##### Dataset records #####

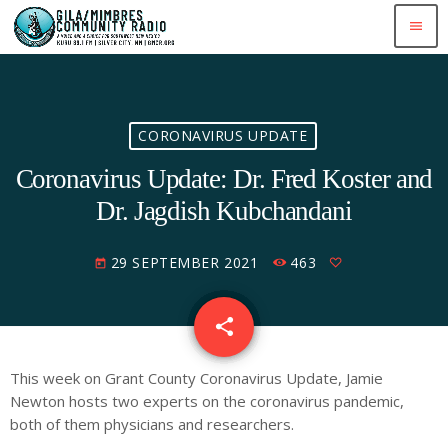
menu
CORONAVIRUS UPDATE
Coronavirus Update: Dr. Fred Koster and
Dr. Jagdish Kubchandani
29 SEPTEMBER 2021
463
today
share
email
This week on Grant County Coronavirus Update, Jamie
Newton hosts two experts on the coronavirus pandemic,
both of them physicians and researchers.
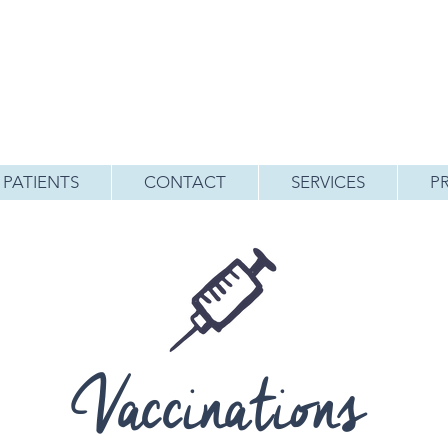
PATIENTS
CONTACT
SERVICES
P
Vaccinations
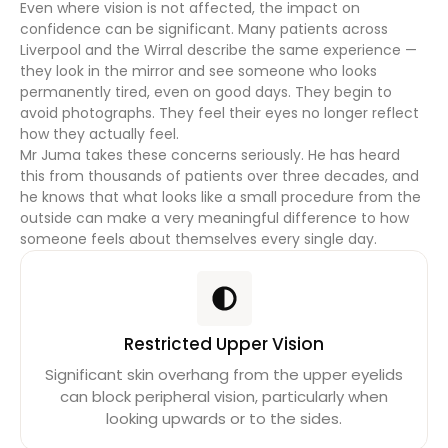
Even where vision is not affected, the impact on
confidence can be significant. Many patients across
Liverpool and the Wirral describe the same experience —
they look in the mirror and see someone who looks
permanently tired, even on good days. They begin to
avoid photographs. They feel their eyes no longer reflect
how they actually feel.
Mr Juma takes these concerns seriously. He has heard
this from thousands of patients over three decades, and
he knows that what looks like a small procedure from the
outside can make a very meaningful difference to how
someone feels about themselves every single day.
Restricted Upper Vision
Significant skin overhang from the upper eyelids
can block peripheral vision, particularly when
looking upwards or to the sides.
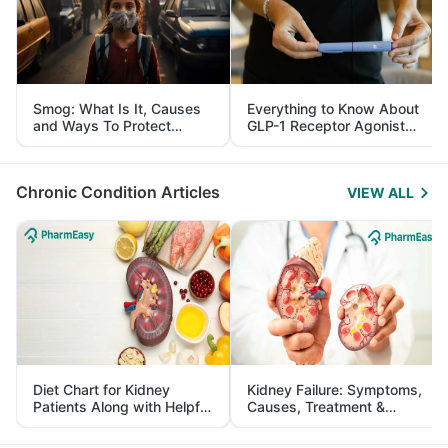
Smog: What Is It, Causes
Everything to Know About
and Ways To Protect
GLP-1 Receptor Agonist
Yourself From It
and Its Role in Weight
Management
Chronic Condition Articles
VIEW ALL
Diet Chart for Kidney
Kidney Failure: Symptoms,
Patients Along with Helpful
Causes, Treatment &
Tips
Prevention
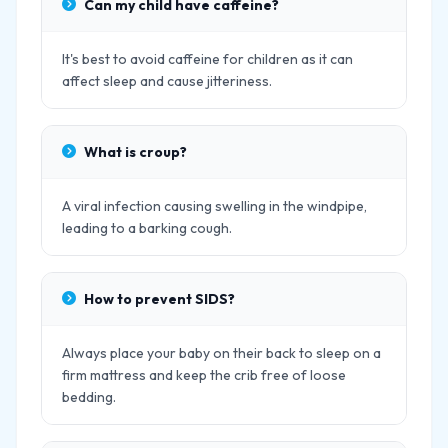
Can my child have caffeine?
It's best to avoid caffeine for children as it can
affect sleep and cause jitteriness.
What is croup?
A viral infection causing swelling in the windpipe,
leading to a barking cough.
How to prevent SIDS?
Always place your baby on their back to sleep on a
firm mattress and keep the crib free of loose
bedding.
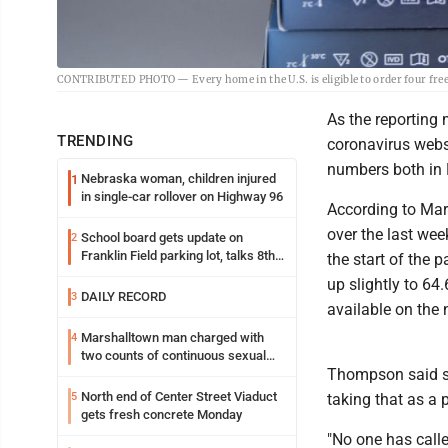
CONTRIBUTED PHOTO — Every home in the U.S. is eligible to order four fr
As the reporting
TRENDING
coronavirus websi
numbers both in 
Nebraska woman, children injured
1
in single-car rollover on Highway 96
According to Mar
over the last wee
School board gets update on
2
Franklin Field parking lot, talks 8th
the start of the 
grade sports participation
up slightly to 64
DAILY RECORD
3
available on the 
Marshalltown man charged with
4
two counts of continuous sexual
Thompson said sh
abuse of a child
North end of Center Street Viaduct
5
taking that as a p
gets fresh concrete Monday
"No one has calle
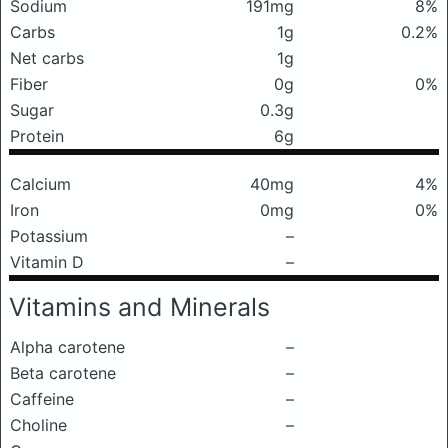
Sodium
191mg
8%
Carbs
1g
0.2%
Net carbs
1g
Fiber
0g
0%
Sugar
0.3g
Protein
6g
Calcium
40mg
4%
Iron
0mg
0%
Potassium
–
Vitamin D
–
Vitamins and Minerals
Alpha carotene
–
Beta carotene
–
Caffeine
–
Choline
–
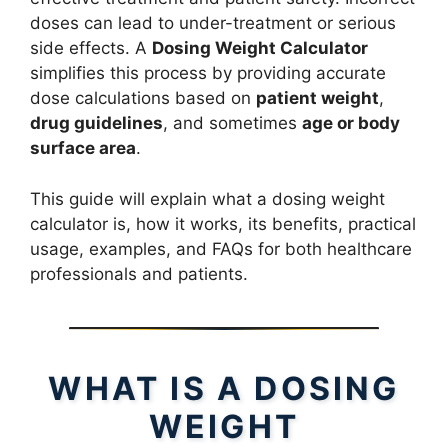
doses can lead to under-treatment or serious
side effects. A
Dosing Weight Calculator
simplifies this process by providing accurate
dose calculations based on
patient weight
,
drug guidelines
, and sometimes
age or body
surface area
.
This guide will explain what a dosing weight
calculator is, how it works, its benefits, practical
usage, examples, and FAQs for both healthcare
professionals and patients.
WHAT IS A DOSING
WEIGHT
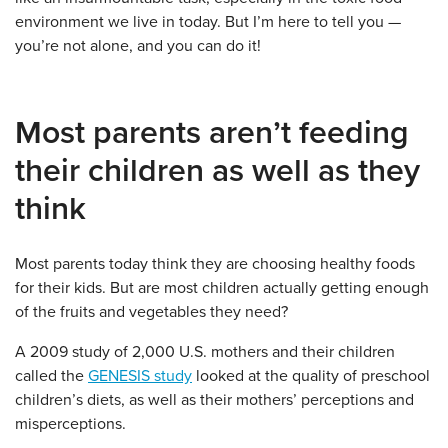
environment we live in today. But I’m here to tell you —
you’re not alone, and you can do it!
Most parents aren’t feeding
their children as well as they
think
Most parents today think they are choosing healthy foods
for their kids. But are most children actually getting enough
of the fruits and vegetables they need?
A 2009 study of 2,000 U.S. mothers and their children
called the
GENESIS study
looked at the quality of preschool
children’s diets, as well as their mothers’ perceptions and
misperceptions.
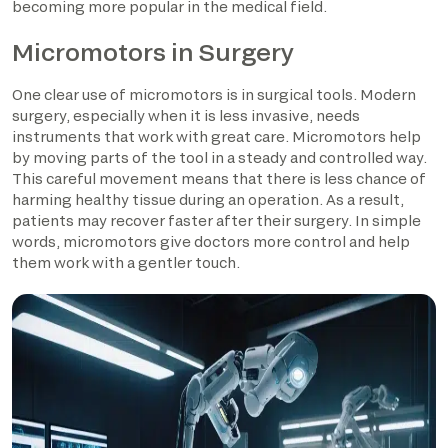
becoming more popular in the medical field.
Micromotors in Surgery
One clear use of micromotors is in surgical tools. Modern
surgery, especially when it is less invasive, needs
instruments that work with great care. Micromotors help
by moving parts of the tool in a steady and controlled way.
This careful movement means that there is less chance of
harming healthy tissue during an operation. As a result,
patients may recover faster after their surgery. In simple
words, micromotors give doctors more control and help
them work with a gentler touch.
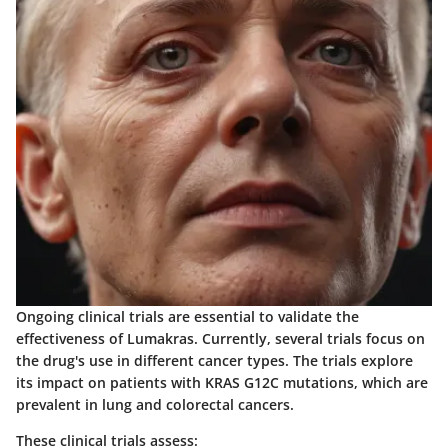
Ongoing clinical trials are essential to validate the
effectiveness of Lumakras. Currently, several trials focus on
the drug's use in different cancer types. The trials explore
its impact on patients with KRAS G12C mutations, which are
prevalent in lung and colorectal cancers.
These clinical trials assess:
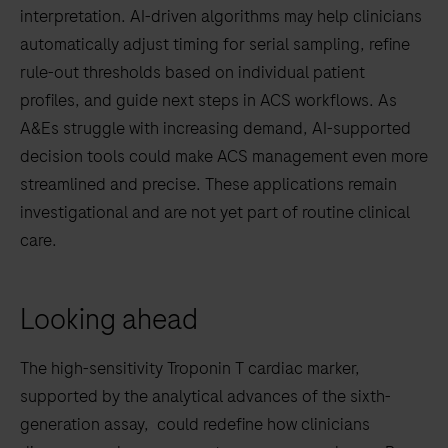
interpretation. AI-driven algorithms may help clinicians
automatically adjust timing for serial sampling, refine
rule-out thresholds based on individual patient
profiles, and guide next steps in ACS workflows. As
A&Es struggle with increasing demand, AI-supported
decision tools could make ACS management even more
streamlined and precise. These applications remain
investigational and are not yet part of routine clinical
care.
Looking ahead
The high-sensitivity Troponin T cardiac marker,
supported by the analytical advances of the sixth-
generation assay, could redefine how clinicians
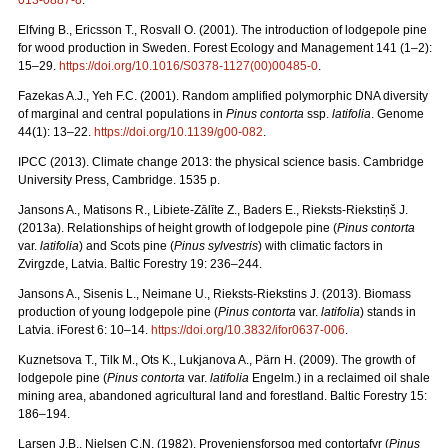
013-0887-8
.
Elfving B., Ericsson T., Rosvall O. (2001). The introduction of lodgepole pine
for wood production in Sweden. Forest Ecology and Management 141 (1–2):
15–29.
https://doi.org/10.1016/S0378-1127(00)00485-0
.
Fazekas A.J., Yeh F.C. (2001). Random amplified polymorphic DNA diversity
of marginal and central populations in
Pinus contorta
ssp.
latifolia
. Genome
44(1): 13–22.
https://doi.org/10.1139/g00-082
.
IPCC (2013). Climate change 2013: the physical science basis. Cambridge
University Press, Cambridge. 1535 p.
Jansons A., Matisons R., Libiete-Zālīte Z., Baders E., Rieksts-Riekstiņš J.
(2013a). Relationships of height growth of lodgepole pine (
Pinus contorta
var.
latifolia
) and Scots pine (
Pinus sylvestris
) with climatic factors in
Zvirgzde, Latvia. Baltic Forestry 19: 236–244.
Jansons A., Sisenis L., Neimane U., Rieksts-Riekstins J. (2013).
Biomass
production of young lodgepole pine (
Pinus contorta
var.
latifolia
) stands in
Latvia. iForest 6: 10–14.
https://doi.org/10.3832/ifor0637-006
.
Kuznetsova T., Tilk M., Ots K., Lukjanova A., Pärn H. (2009).
The growth of
lodgepole pine (
Pinus contorta
var.
latifolia
Engelm.) in a reclaimed oil shale
mining area, abandoned agricultural land and forestland. Baltic Forestry 15:
186–194.
Larsen J.B., Nielsen C.N. (1982). Proveniensforsog med contortafyr (
Pinus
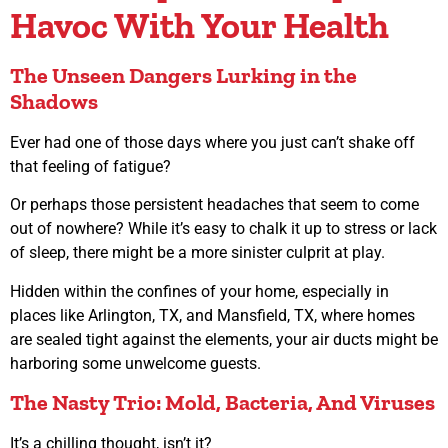
Havoc With Your Health
The Unseen Dangers Lurking in the
Shadows
Ever had one of those days where you just can’t shake off
that feeling of fatigue?
Or perhaps those persistent headaches that seem to come
out of nowhere? While it’s easy to chalk it up to stress or lack
of sleep, there might be a more sinister culprit at play.
Hidden within the confines of your home, especially in
places like Arlington, TX, and Mansfield, TX, where homes
are sealed tight against the elements, your air ducts might be
harboring some unwelcome guests.
The Nasty Trio: Mold, Bacteria, And Viruses
It’s a chilling thought, isn’t it?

#####

**Task instructions**
State how many lines of the listing include "there", and nothing more.

**Worked solution**
2